In their 2-1 split decision, the justices ruled in opposition to their judicial brethren at the U.S. Court of Appeals for the Sixth Circuit in Cincinnati, which in June upheld the law, by the same 2-1 vote. With two circuit courts now in opposition on the law’s constitutionality, the last and final stop on PPACA’s countrywide tour of the U.S. court system is now in sight.
In making their ruling for the Eleventh Circuit, Judges Joel Dubina and Frank Hull said in a their majority opinion that “This economic mandate represents a wholly novel and potentially unbounded assertion of congressional authority: the ability to compel Americans to purchase an expensive health insurance product they have elected not to buy, and to make them re-purchase that insurance product every month for their entire lives.”
Whether you agree or disagree with this opinion, I think we can all agree they got one thing right: health insurance is expensive.
Proponents of the law could find some reason to cheer the Eleventh Circuit’s decision, in that it largely overturned the January ruling by Florida’s District Court Judge Roger Vinson, who essentially threw the whole law onto the scrap heap. In their ruling, Judges Dubina and Hall noted that it was possible to separate the individual insurance mandate from the rest of the law.
So now the focus will be where it was assumed it would end up all along – the law’s requirement that all citizens buy health insurance. People who like to prognosticate on how the Supreme Court will decide on this case based on whether a judge was appointed by a Republican or Democratic president need only look at this latest judgment to see their folly. Judge Frank Hull was a late 1990s nominee to the bench by President Bill Clinton.
Make no mistake, the case is nuanced and will test the Commerce Clause in a way that it never has been before.
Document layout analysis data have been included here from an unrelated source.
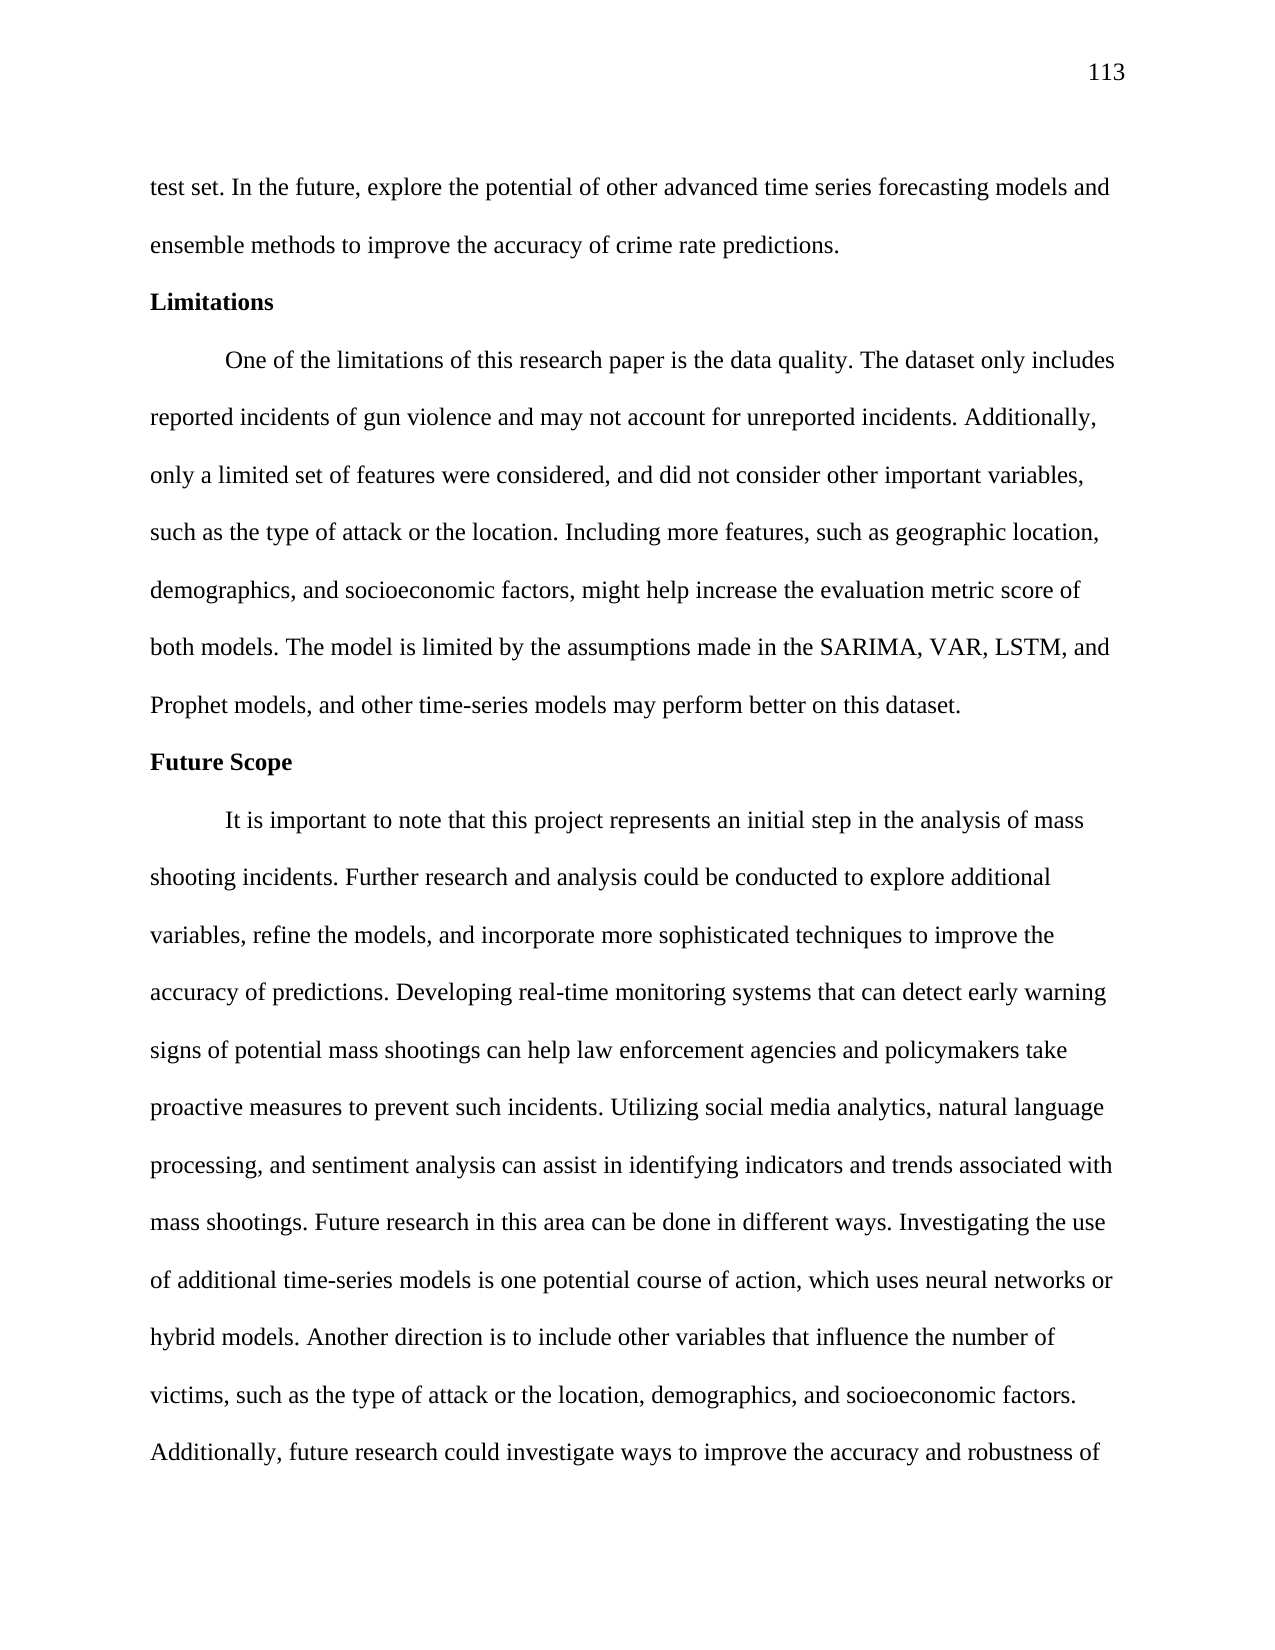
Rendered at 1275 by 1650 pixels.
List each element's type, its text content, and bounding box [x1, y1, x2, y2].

text Future Scope [150, 747, 1125, 776]
text One of the limitations of this research paper is the data quality. The dataset only includes reported incidents of gun violence and may not account for unreported incidents. Additionally, only a limited set of features were considered, and did not consider other important variables, such as the type of attack or the location. Including more features, such as geographic location, demographics, and socioeconomic factors, might help increase the evaluation metric score of both models. The model is limited by the assumptions made in the SARIMA, VAR, LSTM, and Prophet models, and other time-series models may perform better on this dataset. [150, 345, 1125, 719]
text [150, 172, 1125, 259]
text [150, 805, 1125, 1466]
text Limitations [150, 287, 1125, 316]
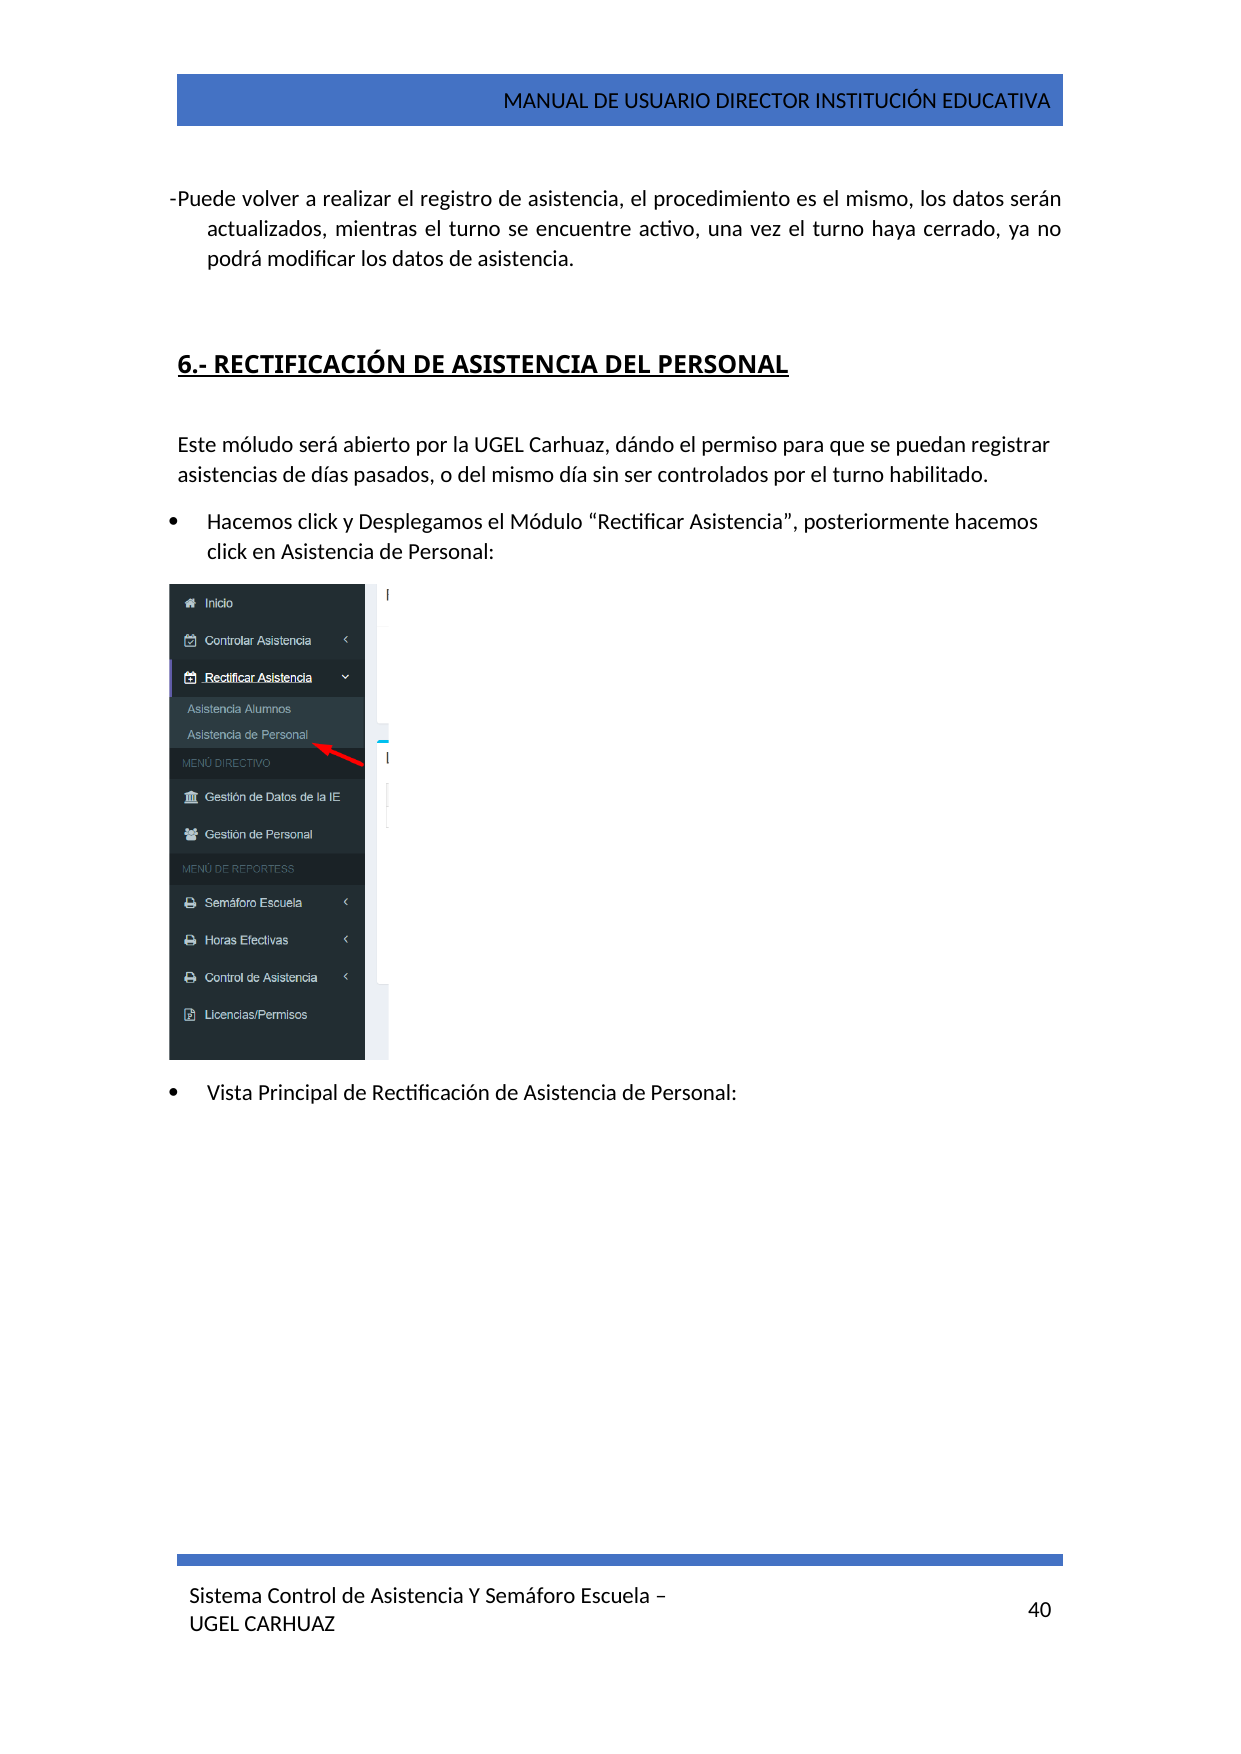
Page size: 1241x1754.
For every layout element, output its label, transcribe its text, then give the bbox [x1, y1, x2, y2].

subtitle 6.- RECTIFICACIÓN DE ASISTENCIA DEL PERSONAL [177, 347, 1063, 381]
list Hacemos click y Desplegamos el Módulo “Rectificar Asistencia”, posteriormente hacemos click en Asistencia de Personal: [169, 507, 1063, 566]
list Vista Principal de Rectificación de Asistencia de Personal: [169, 1078, 1063, 1106]
picture [169, 584, 389, 1060]
text Este móludo será abierto por la UGEL Carhuaz, dándo el permiso para que se puedan registrar asistencias de días pasados, o del mismo día sin ser controlados por el turno habilitado. [177, 430, 1063, 488]
list Puede volver a realizar el registro de asistencia, el procedimiento es el mismo, los datos serán actualizados, mientras el turno se encuentre activo, una vez el turno haya cerrado, ya no podrá modificar los datos de asistencia. [169, 184, 1063, 272]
That means from a strictly legal sense, this one is hard to call.
President Barak Obama has trotted out the same optimism with each setback saying that the individual mandate will ultimately stand the constitutionality test of the Commerce Clause, though he may not be in any hurry to find out.
Speculation persists that with the upcoming election, the Obama team may look for ways to delay having the high court hear the case until after the 2012 elections.
"If the Supreme Court rules against it, it's going to be hard for the American people not to understand that maybe this guy has gone too far," said Stephen Presser, a professor of legal history at Northwestern University in a story published in LegalNewsline.com. "All things considered, he'll probably try to delay until after the election."